# Male Molly and VERY Pregnant Females



## newbiefishfanatic (Dec 11, 2008)

i have a new male molly who is insisting on nudging, rubbing and nibbling at my 2 extremely pregnant female mollies. anybody have ideas as to why he is doing this? he also is nibbling at their anus area where the babies will come out. i havent seen any fry though. 

Also, the females are pooping strangely. its like they have diareah, and their poop is orange. any ideas on that appreciated too.


----------



## Sunstar (Jul 29, 2008)

I know my sister's mollies kiss 'aft" actually that was how my neice thought they got preggers. Mollies are weird. my sister also said the mollies are quick to eat their young. 

I don't know about the poop, perhaps change their diet?


----------



## pat3612 (Jan 29, 2008)

First off I would isolate the male one thing your pregnant mollys dont need is the stress of the male chasing them around hes prob just exicited with thefemales. Second what are you feeding them pellets and sometimes cheap flake food will them orange poo.I would hold off feeding them for a couple of days.


----------



## twoheadedfish (May 10, 2008)

food coloring typically results in funny coloured crap. 

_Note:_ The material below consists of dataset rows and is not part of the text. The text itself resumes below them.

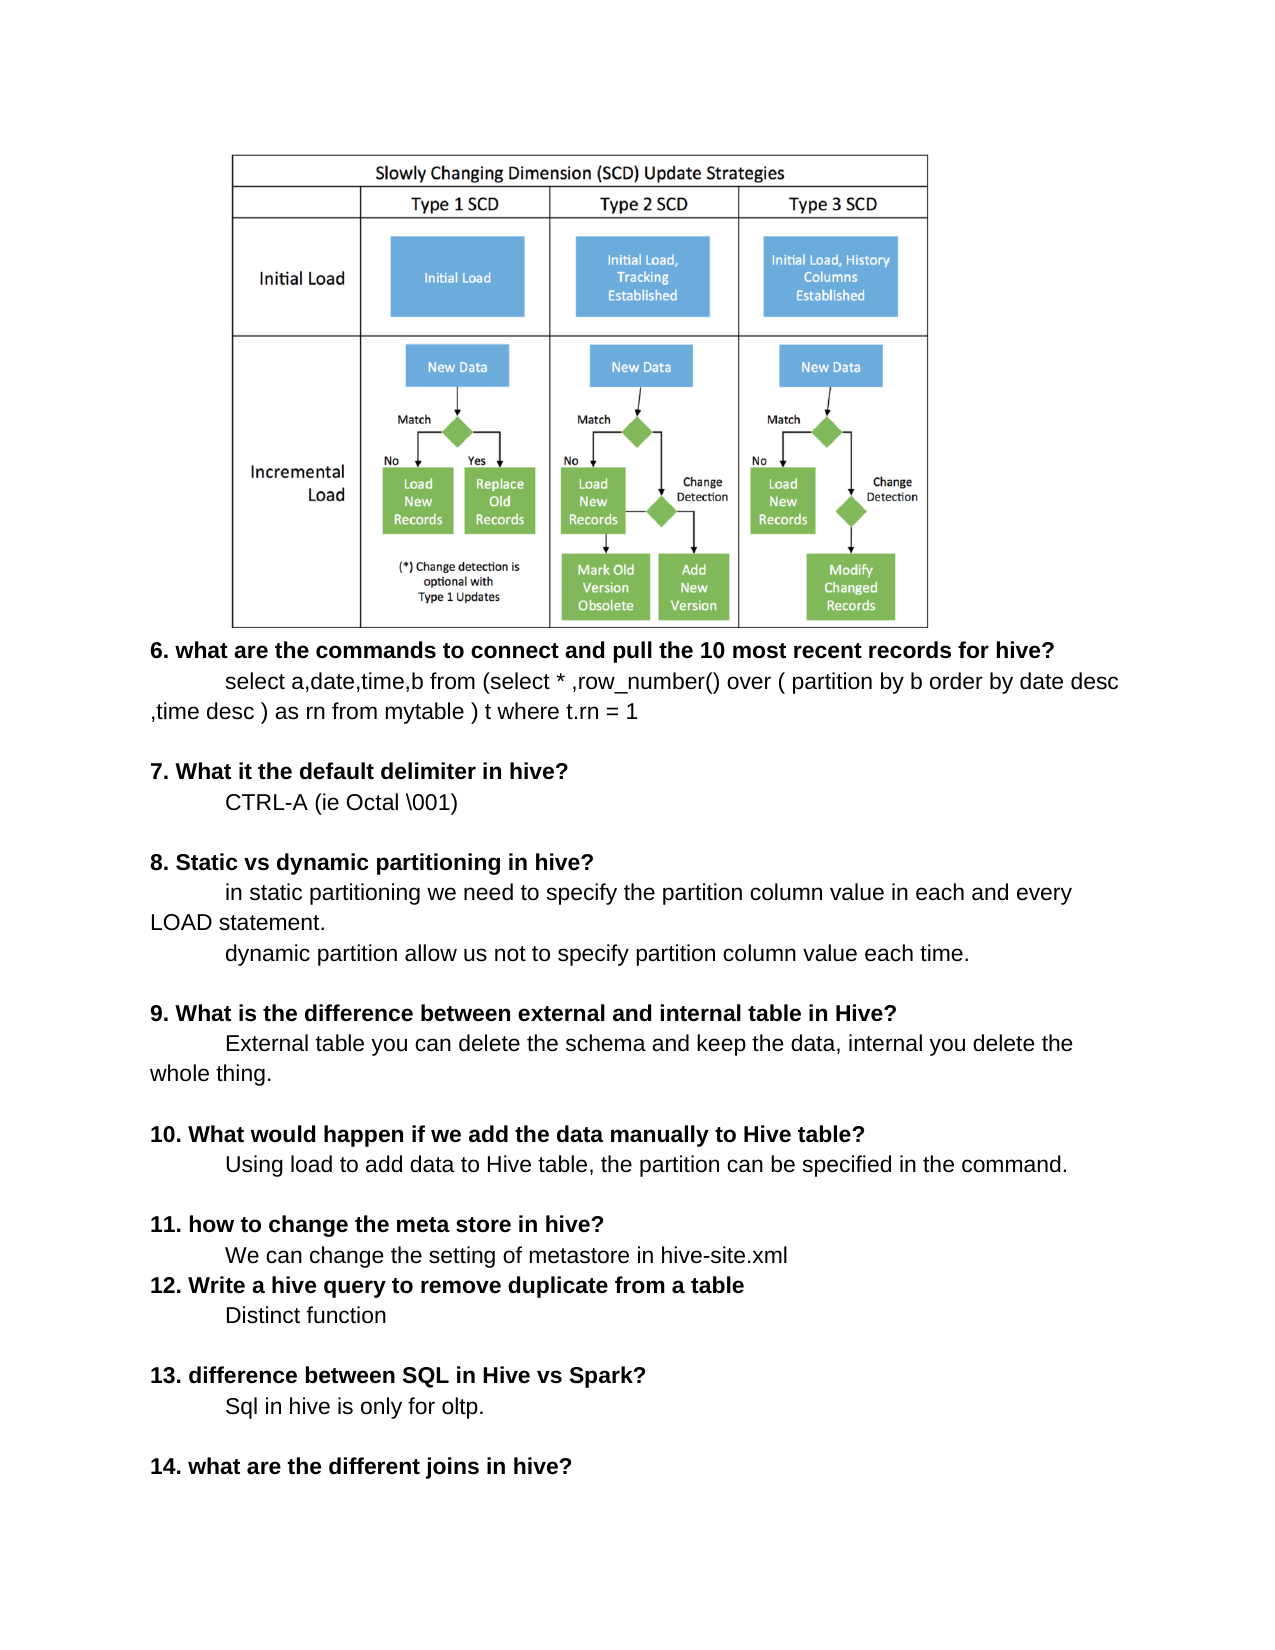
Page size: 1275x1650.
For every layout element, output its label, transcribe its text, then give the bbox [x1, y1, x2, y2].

text 13. difference between SQL in Hive vs Spark? [150, 1362, 1125, 1389]
text 11. how to change the meta store in hive? [150, 1211, 1125, 1238]
text 7. What it the default delimiter in hive? [150, 758, 1125, 785]
picture [225, 150, 937, 634]
text Distinct function [150, 1302, 1125, 1328]
text 6. what are the commands to connect and pull the 10 most recent records for hive? [150, 637, 1125, 664]
text dynamic partition allow us not to specify partition column value each time. [150, 939, 1125, 966]
text External table you can delete the schema and keep the data, internal you delete the whole thing. [150, 1030, 1125, 1087]
text 12. Write a hive query to remove duplicate from a table [150, 1272, 1125, 1298]
text CTRL-A (ie Octal \001) [150, 788, 1125, 815]
text Using load to add data to Hive table, the partition can be specified in the command. [150, 1151, 1125, 1177]
text 10. What would happen if we add the data manually to Hive table? [150, 1121, 1125, 1147]
text 8. Static vs dynamic partitioning in hive? [150, 849, 1125, 875]
text Sql in hive is only for oltp. [150, 1393, 1125, 1419]
text in static partitioning we need to specify the partition column value in each and every LOAD statement. [150, 879, 1125, 936]
text 14. what are the different joins in hive? [150, 1453, 1125, 1479]
text 9. What is the difference between external and internal table in Hive? [150, 1000, 1125, 1026]
text We can change the setting of metastore in hive-site.xml [150, 1242, 1125, 1268]
text select a,date,time,b from (select * ,row_number() over ( partition by b order by date desc ,time desc ) as rn from mytable ) t where t.rn = 1 [150, 668, 1125, 724]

semi-related, on christmas eve my labrador retriever ate a box of crayons and crapped right under the outdoor spot light in crisp new snow. no word of a lie it was green and red. BRIGHT, crayon green and red. Christmas poo, yay!


----------



## pat3612 (Jan 29, 2008)

twoheadedfish said:


> food coloring typically results in funny coloured crap.
> 
> semi-related, on christmas eve my labrador retriever ate a box of crayons and crapped right under the outdoor spot light in crisp new snow. no word of a lie it was green and red. BRIGHT, crayon green and red. Christmas poo, yay!


Dont you just love those labs they will eat anything for a free meal.


----------



## William F (Apr 21, 2009)

Do you feed mollies lots of frozen bloodworm??? Mine had orange poop when I fed them no flakes and frozen bloodworm for two nights. It can also occur with cheap flakes etc like that guy said. 

Why he's chasing them and nipping at the anus, is the parents eat their young, unless bloated full of food, which is highly unlikely. That's all that I can think of.


----------